(SUPPLIED PASSAGE)
Kline: I did. I believe I personally am up to 25 days spent in either a Disney park, a Universal park, or a SeaWorld park.
Shen: Even with the long lines, the heat in Florida, I always wonder if something like that grows old -- even something as fun as roller coasters, does that grow stale? I know you're not a roller coaster guy, but you get the idea.
Kline: I'm not. But, if you come down and visit, you're here for two days, and there's a pressure to get everything in. If I go to Universal with my son, usually, I get up early, I work for four or five hours, we go to the park, we do a ride or two, we have some lunch, we do a show, a couple of more rides. If the line is really long on something, maybe we'll do a single ride, or maybe we'll just skip it. We'll come back to this when we talk about annual passes -- as a local, there's just not that same vacation pressure. I never enjoyed theme parks when it was vacation. Now it's like, "We're going to Epcot for lunch and maybe we'll ride Mission: SPACE." It's very different, and a lot more enjoyable.
Shen: Listeners, that's a very relevant lead-in to our main topic for the show. Dan and I are going to look at three companies from the amusement park industry -- those are SeaWorld, Cedar Fair, and Six Flags. Though we've mentioned some of these companies in the past, this is the first time we're going to take a closer look at the industry beyond the Parks and Resorts division at Walt Disney. That division generated $18.5 billion of revenue last year. That's more than 4X the revenue of SeaWorld, Cedar Fair, and Six Flags combined. It's a good reminder of the massive shadow that Disney tends to cast over the industries it plays in. These are the pure plays, and they're really going through some interesting changes and adjustments, especially at SeaWorld and Six Flags.
We'll look at SeaWorld first, ticker SEAS. SeaWorld Entertainment shareholders have really had to buckle down in the past few years to stomach some of the volatility with this business. Shares plummeted in 2014 because of growing controversy regarding the main attraction at SeaWorld theme parks, their whales and other animals. Year to date, the stock has rallied about 80%. A decent portion of that gain followed the company's second quarter earnings report from last week, which we'll dig into more in a few minutes.

(DATA)
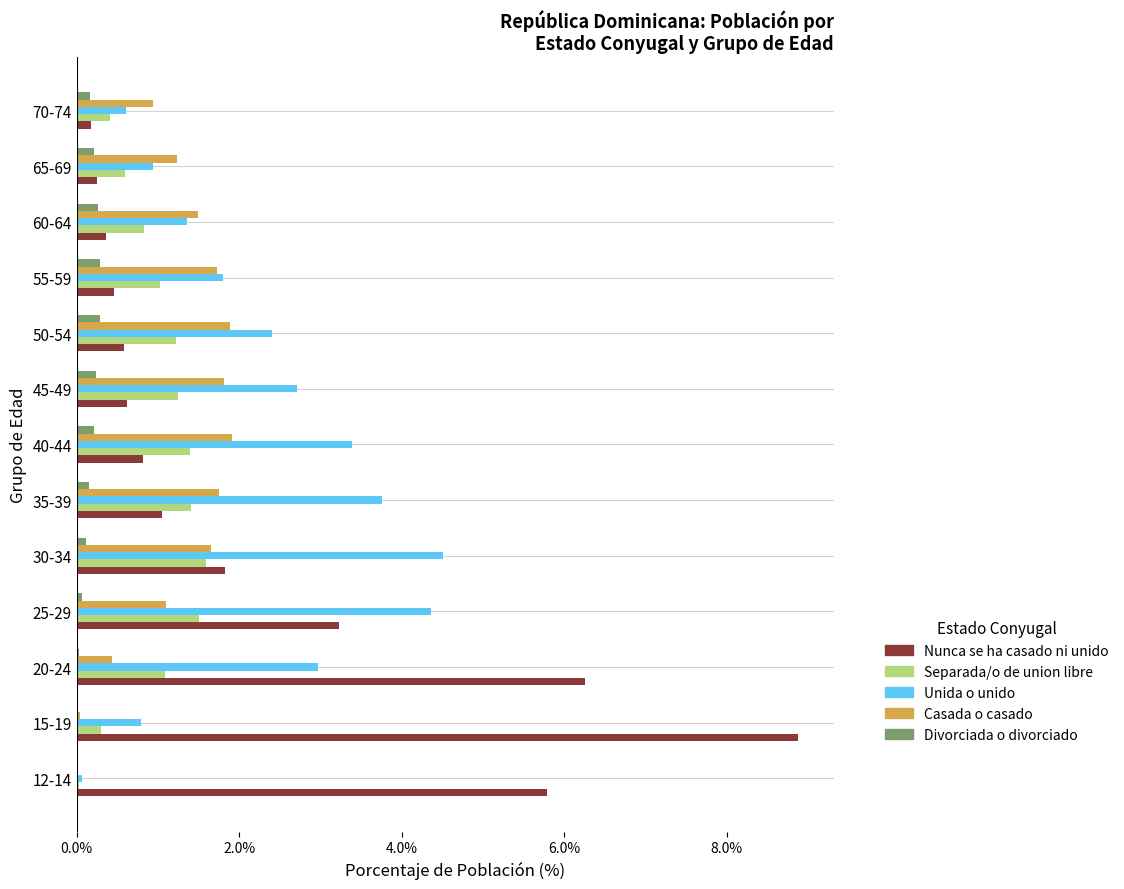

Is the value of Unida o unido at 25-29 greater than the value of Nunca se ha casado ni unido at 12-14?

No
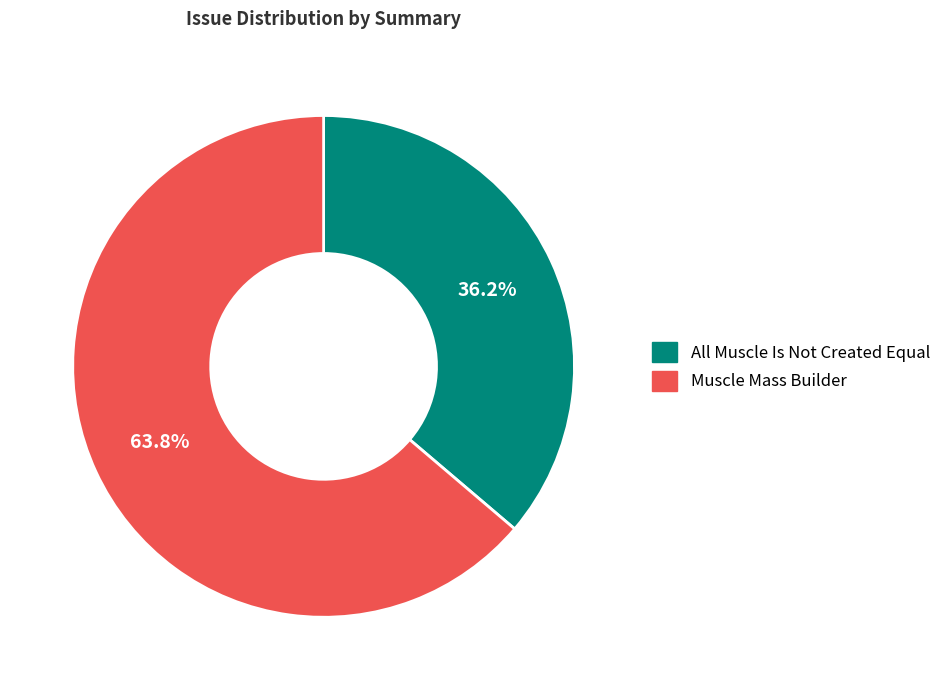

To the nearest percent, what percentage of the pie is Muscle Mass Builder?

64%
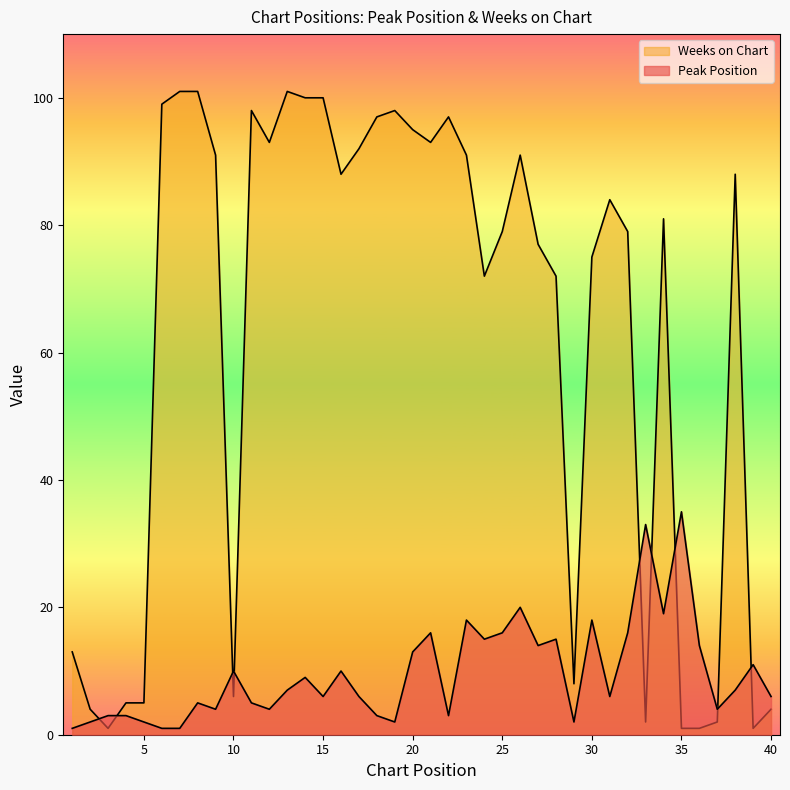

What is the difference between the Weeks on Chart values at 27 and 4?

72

(PROBLEM TO WORK ON) Pick up the conversation about theme park companies after its final sentence and continue it.

(TASK ANSWER)
A really brief overview for SeaWorld, the company currently operates 12 parks in the U.S. across several well-known banners, including its namesake SeaWorld, Busch Gardens, Sesame Place, and a few others. In 2017, almost 21 million people visited the parks. Its top line last year came out to $1.26 billion, which was down 6% year over year, making it the fourth consecutive year of revenue declines. Breaking down the top line, SeaWorld and its peers make money, generally, not only selling tickets for admission to their properties, but also selling food, beverages, other merchandise in the parks. Between those two categories, for SeaWorld specifically, tickets made up about 60% of the top line, concessions and merchandise making up the remaining 40%.
Dan, SeaWorld is the underdog here for the three companies, given its turnaround recently. Can you talk about some of the evolutions the company has undergone recently?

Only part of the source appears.